To really work as money, bitcoin needs to be widely used. There need to be lots of actors providing a wide array of goods and services who are all willing to take bitcoin as payment.

But why would anyone use it? Contrary to the libertarian romanticism that inspired bitcoin's creation, most Western fiat currencies work really well as money. There's no need for most businesses to saddle themselves with bitcoin's extra headaches. It doesn't offer the speed or convenience of standard mainstream payments systems like credit cards or PayPal. And bitcoin's volatility and the extreme run-up in its price have made transaction fees highly volatile and expensive.

To find a devoted economy, bitcoin needs to stabilize in value. To stabilize in value, bitcoin needs a devoted economy. It's a bit of a catch-22.

The final use of bitcoin and other cryptocurrencies, of course, is to evade government oversight and dodge law enforcement. Which brings us back to China, Russia, South Korea, and their possible crackdowns.

There are plenty of governments in the world that deserve to be evaded. But they generally do not like being evaded. Especially more authoritarian ones like China or Russia.
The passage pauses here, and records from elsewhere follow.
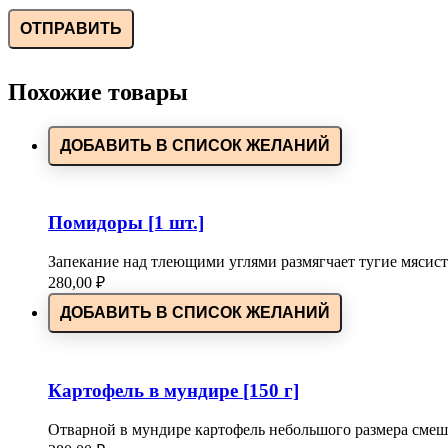
Похожие товары
ДОБАВИТЬ В СПИСОК ЖЕЛАНИЙ
Помидоры [1 шт.]
Запекание над тлеющими углями размягчает тугие мяси
280,00
₽
ДОБАВИТЬ В СПИСОК ЖЕЛАНИЙ
Картофель в мундире [150 г]
Отварной в мундире картофель небольшого размера сме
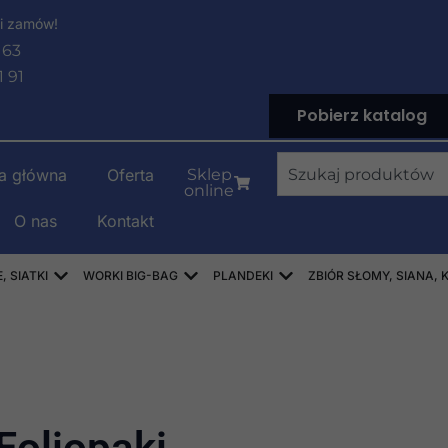
i zamów!
 63
1 91
Pobierz katalog
Wyszukiwanie
na główna
Oferta
Sklep
online
O nas
Kontakt
LENOWE
Open WORKI RASZLOWE, AŻUROWE, SIATKI
Open WORKI BIG-BAG
Open PLANDEKI
 SIATKI
WORKI BIG-BAG
PLANDEKI
ZBIÓR SŁOMY, SIANA, 
Foliopaki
Not only can they kill trading of a cryptocurrency within their borders, they can use their power over other payment systems — the legal and mainstream ones — to cut off all the access points where a cryptocurrency is converted into any other currency.

If that happened, bitcoin could (maybe) still survive in the shadows. But only if it fixed all the problems that prevent it from functioning as money. That would require a cryptocurrency based on design philosophies unlike any we've seen so far.

As a boutique investment asset, bitcoin can really only survive as long as governments tolerate its presence. If governments cut them off, bitcoin and its fellow digital currencies have no other home to retreat to.

No wonder bitcoin investors are having a panic attack.